La série des Masques de Calabre, dont l’idée lui est venue en 1964 au retour d’un voyage en Grèce, sert de fil conducteur à l’artiste pour dresser le portrait de personnages imaginaires symboles de l’angoisse muette que chacun porte en soi. Ils nous apparaissent les yeux mi-clos, la bouche ouverte, le visage figé de stupeur.

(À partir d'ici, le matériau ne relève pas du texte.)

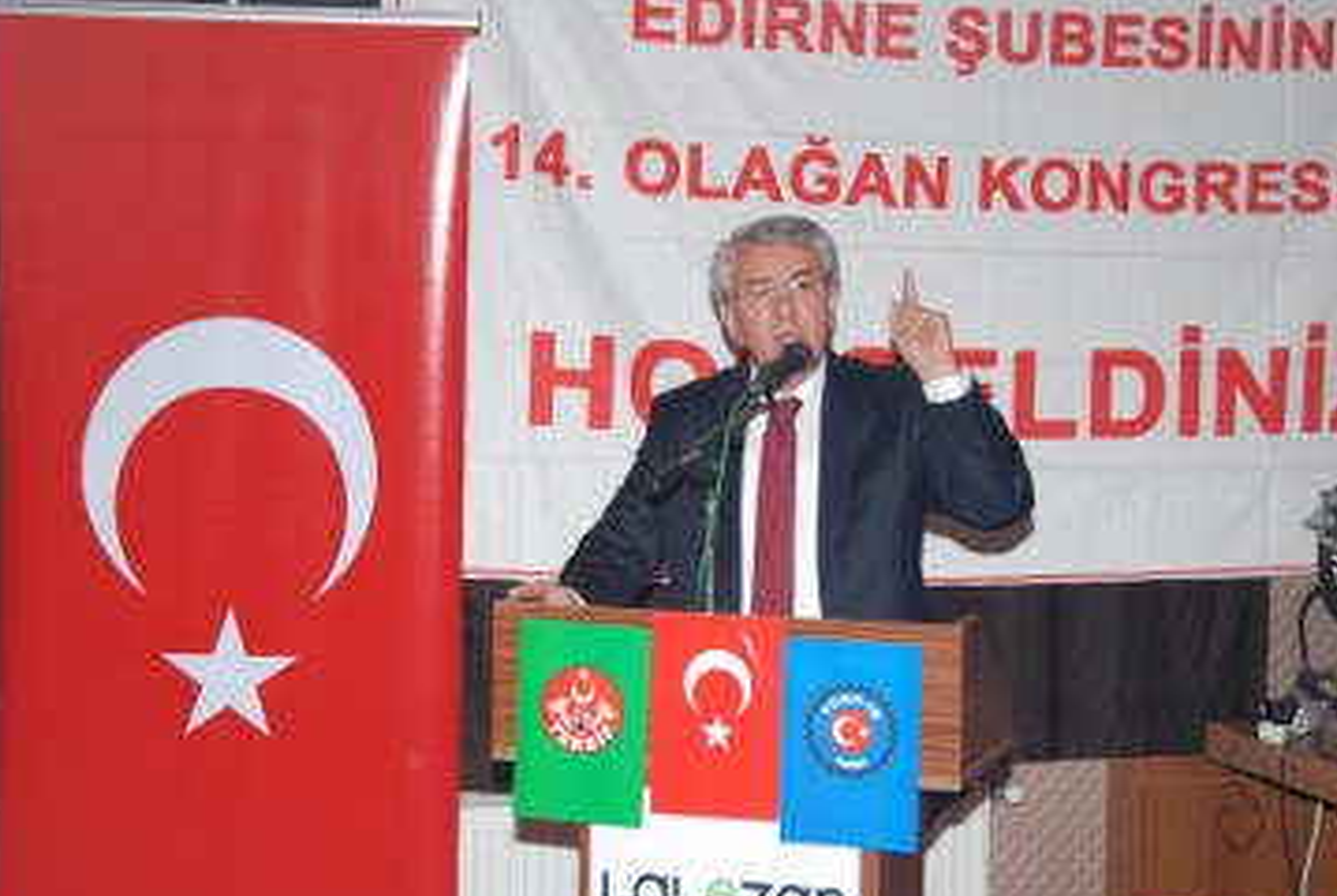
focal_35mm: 74
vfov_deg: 18.5
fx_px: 2753
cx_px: 751
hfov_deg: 27.3
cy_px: 429
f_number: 4.5
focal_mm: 42
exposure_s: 1/60
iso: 200
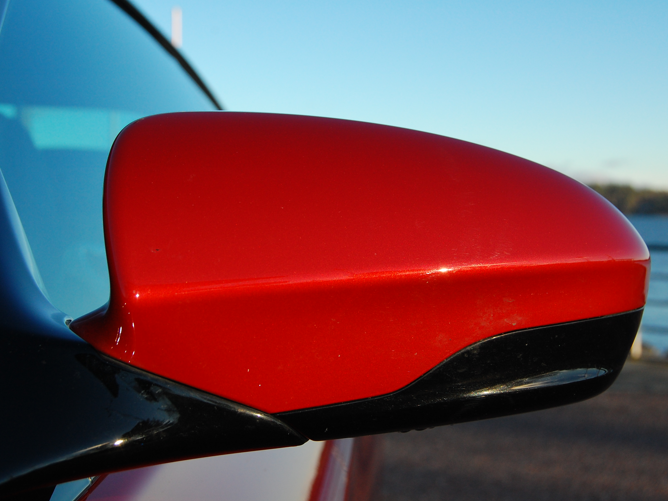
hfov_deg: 33.5
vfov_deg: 25.4
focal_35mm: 58
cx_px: 348
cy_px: 250
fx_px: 1111
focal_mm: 35
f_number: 8
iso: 400
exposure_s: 1/500
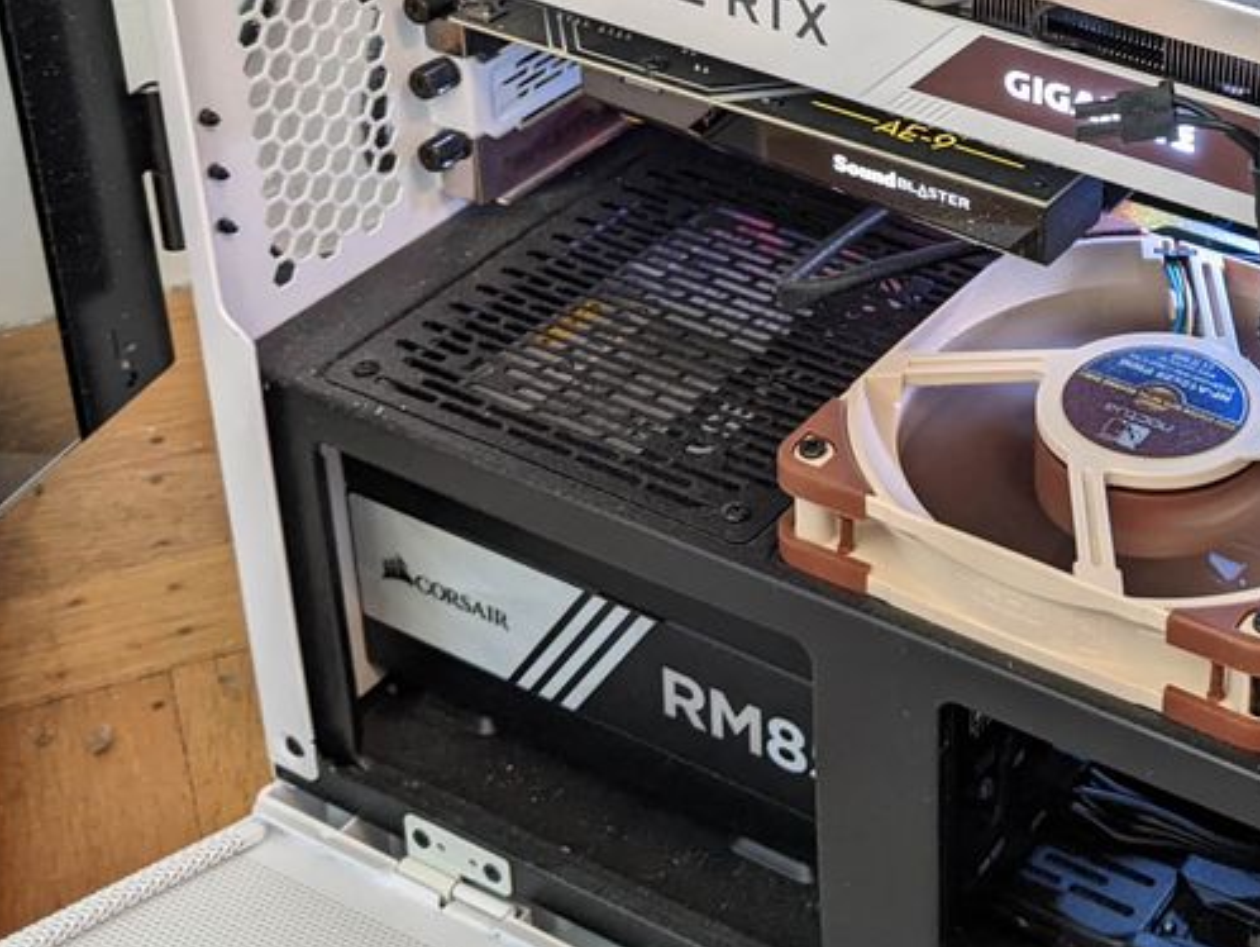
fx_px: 2367
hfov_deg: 27.8
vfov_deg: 21.8
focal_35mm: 65
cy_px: 0
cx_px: 1295
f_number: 1.73
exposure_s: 1/24
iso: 214
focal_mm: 4.38
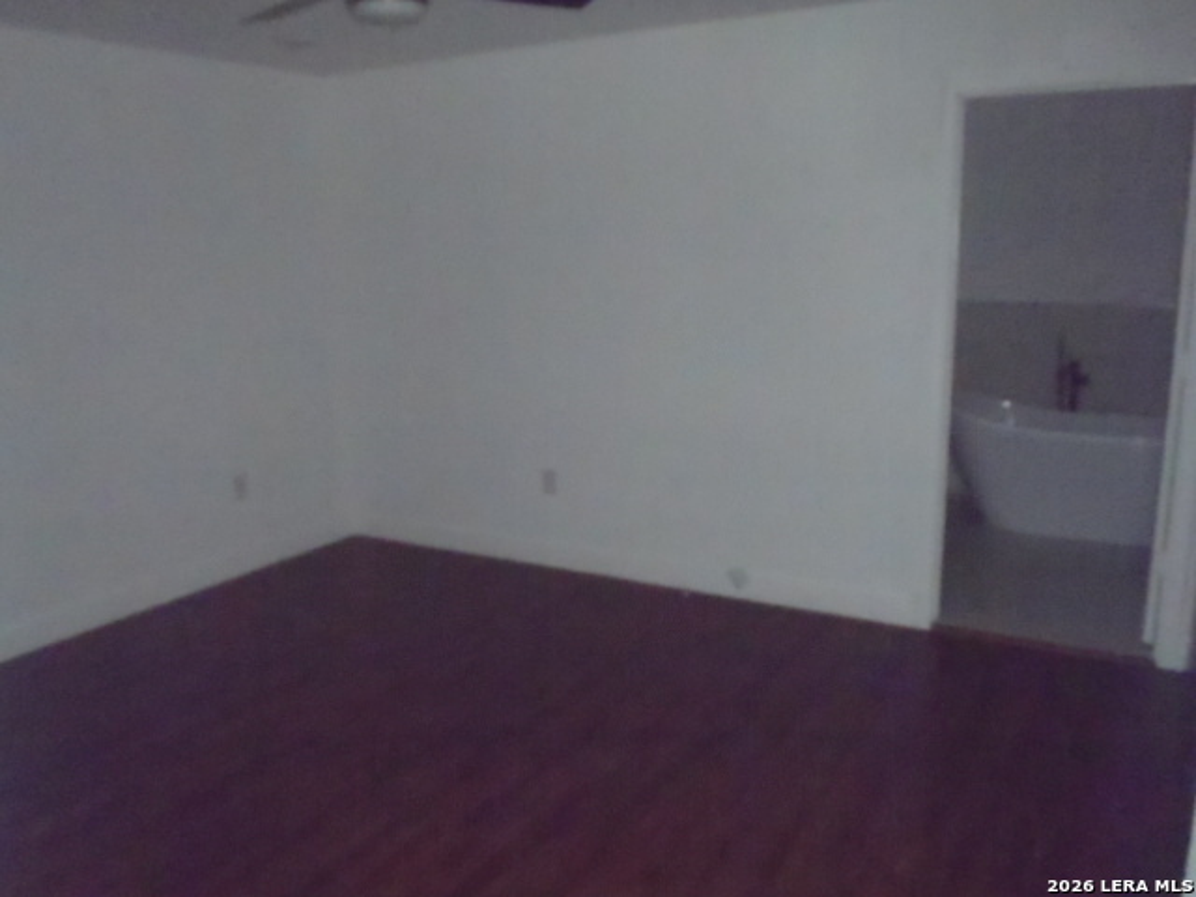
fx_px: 967
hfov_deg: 63.4
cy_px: 448
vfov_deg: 49.7
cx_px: 598
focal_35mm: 28
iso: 1250
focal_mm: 5
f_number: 10
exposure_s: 1/250
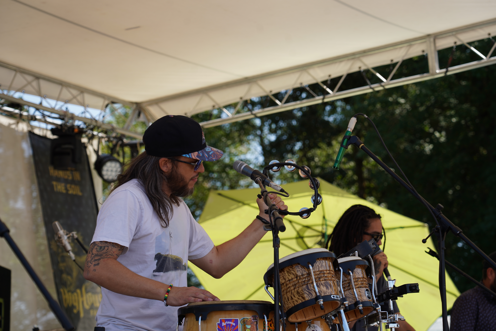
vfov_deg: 13.0
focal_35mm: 105
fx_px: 1447
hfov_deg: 19.5
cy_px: 166
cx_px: 248
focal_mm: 105
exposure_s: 1/320
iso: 100
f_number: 5.6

Cette série est initiée par le Masque de Locri en 1965. En 1967, il crée le Masque de Gerace, suivi par le Masque Squillace en 1969 et de nombreux autres masques dont le Masque de Calabre en 1988, l’une des plus grandes réussites de ce thème, toujours d’actualité.

Ubaldo,1997

Enfin la série des Rencontres et Dialogues, qui représente l’évolution vers la figuration de la série des Nuvoloni, ses œuvres les plus abstraites, comporte parmi ses modèles l’imposante Fontaine du Dialogue inaugurée en 1989 au square Vivaldi à la défense à Paris. Elle a été suivie en 1994 par une autre Fontaine du Dialogue érigée place Louis Romain à Angers.

Gualtiero Busato participe depuis 1959, à de nombreuses expositions et Salons à Paris. Il est aussi présent en Grande Bretagne, en Belgique, aux États Unis, en Allemagne et en Italie. Entre 1968 et 1974, la Monnaie de Paris lui passe commande de plusieurs médailles. En 1974, il expose au Musée National d’Art Moderne de la Ville de Paris et, en 1981 une salle lui est consacrée à la deuxième triennale Européenne de sculpture au Grand Palais. En 1987, a lieu une exposition rétrospective sur « L’atelier Busato Père et Fils », sous l’égide de la Monnaie de Paris. Citons encore les expositions à la galerie Univers du Bronze en 1993, 1995 et 2005.

Les œuvres de Gualtiero Busato figurent au musée d’Art moderne de Madrid, au centre Georges Pompidou à Paris. En 2001, il a reçu le Prix del Duca de sculpture de l’Institut.